Le défaut d'homologation est donc au moins partiellement imputable à l'employeur. Cette carence ne permet pas de rendre le contrat valide mais ouvre droit pour l'intéressé à la réparation du préjudice résultant du défaut d'homologation.



En l'espèce, le préjudice correspond à l'application des termes de l'avenant à compter du 1er juillet 2018. M. [T] [L] est donc fondé à solliciter la fixation au passif de la liquidation judiciaire du club narbonnais la somme de 1 076,70€ net au titre de rappel de salaire.



Le jugement sera donc confirmé sur ce point.



Faute d'homologation ou de commencement d'exécution du contrat, le contrat de travail n'a pu produire d'effet du 10 avril 2017. La rupture des relations contractuelle ne s'analyse donc pas comme une rupture abusive d'un contrat de travail.



En conséquence, M. [T] [L] sera débouté de sa demande de dommages et intérêts pour rupture abusive du contrat de travail, par confirmation du jugement.
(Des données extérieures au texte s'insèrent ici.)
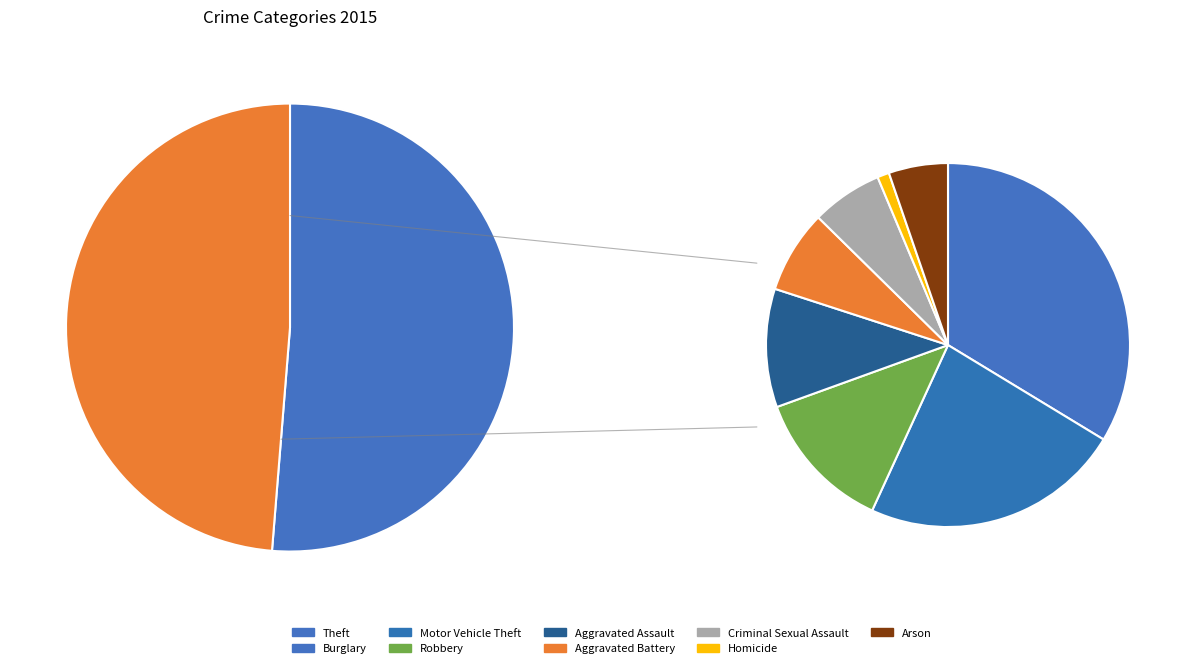

True or false: Aggravated Assault accounts for 5% of the total.

True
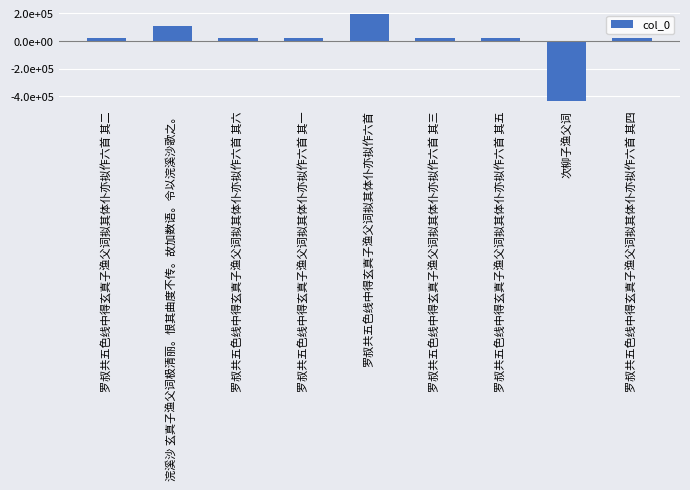

Are the bars horizontal?

No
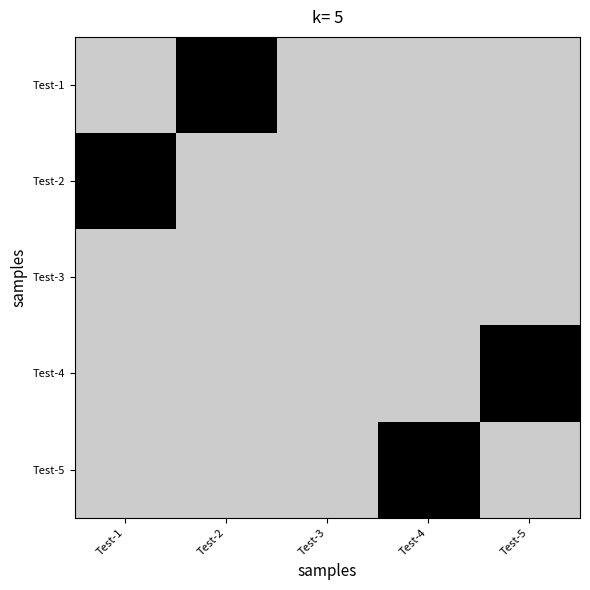

What is the total value across all series at Test-5?

4.0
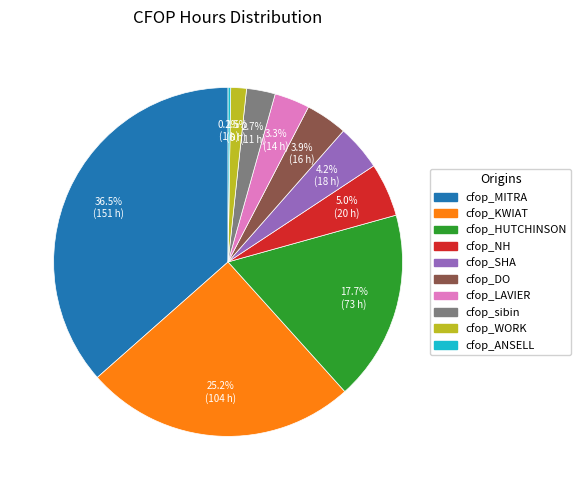

Does cfop_NH represent more than half of the total?

No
Il n'y a pas lieu de faire droit aux demandes sur le fondement de l'article 700 du code de procédure civile.





PAR CES MOTIFS



La Cour,



Confirme le jugement du 4 décembre 2019 rendu par le conseil de prud'hommes de Narbonne en toutes ses dispositions.



Y ajoutant :



Dit n'y avoir lieu à application de l'article 700 du code de procédure civile ;



Dit que les dépens d'appel seront déclarés frais privilégiés de liquidation judiciaire.